### Excerpted text
#####

Community engagement, how you encouraged teenagers and balanced their demands with those of older people.

 Equal opportunities, how you promoted literacy and numeracy work with people who have a learning disability.

 Community Cohesion, how you meditated between the local Muslim community and the gay rights group over the displaying of material.

 I moved from managing a specialist social work team to a management post in a Housing Association you don’t need to know a lot about housing you do need to know about working with vulnerable people. Stressing customer care, my experience of dealing with complaints and various consultation processes I had been involved in were more relevant than knowledge of housing legislation and I soon got use to referring to people as tenants or residents rather than service users or clients.

Transferable skills

Managing people, managing budgets, managing complex information, managing buildings and equipment these are transferable skills. The size of the budget may be different, the number of people may be different, the equipment may be different and the subject of the information may be different but the principles and skills involved will be the same. However if you haven't convince yourself of this how do you expect to convince an interviewer?

#####

### Try it
Return the portion of the excerpt on transferable skills starting at "Equal opportunities, how" and ending at "displaying of material.", reproduced word for word. The lines that come next are separate material and are unrelated to the excerpt on transferable skills.

### Collected data
#####

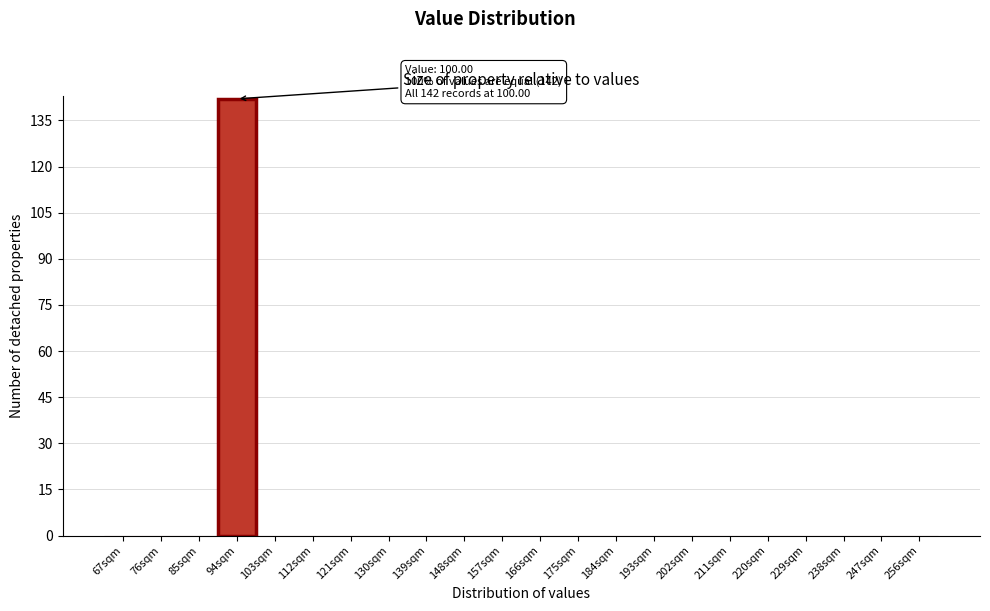

Reading right to left, list all the values displayed in this chart.

256sqm=0	247sqm=0	238sqm=0	229sqm=0	220sqm=0	211sqm=0	202sqm=0	193sqm=0	184sqm=0	175sqm=0	166sqm=0	157sqm=0	148sqm=0	139sqm=0	130sqm=0	121sqm=0	112sqm=0	103sqm=0	94sqm=142	85sqm=0	76sqm=0	67sqm=0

#####

### Response box
Equal opportunities, how you promoted literacy and numeracy work with people who have a learning disability.

 Community Cohesion, how you meditated between the local Muslim community and the gay rights group over the displaying of material.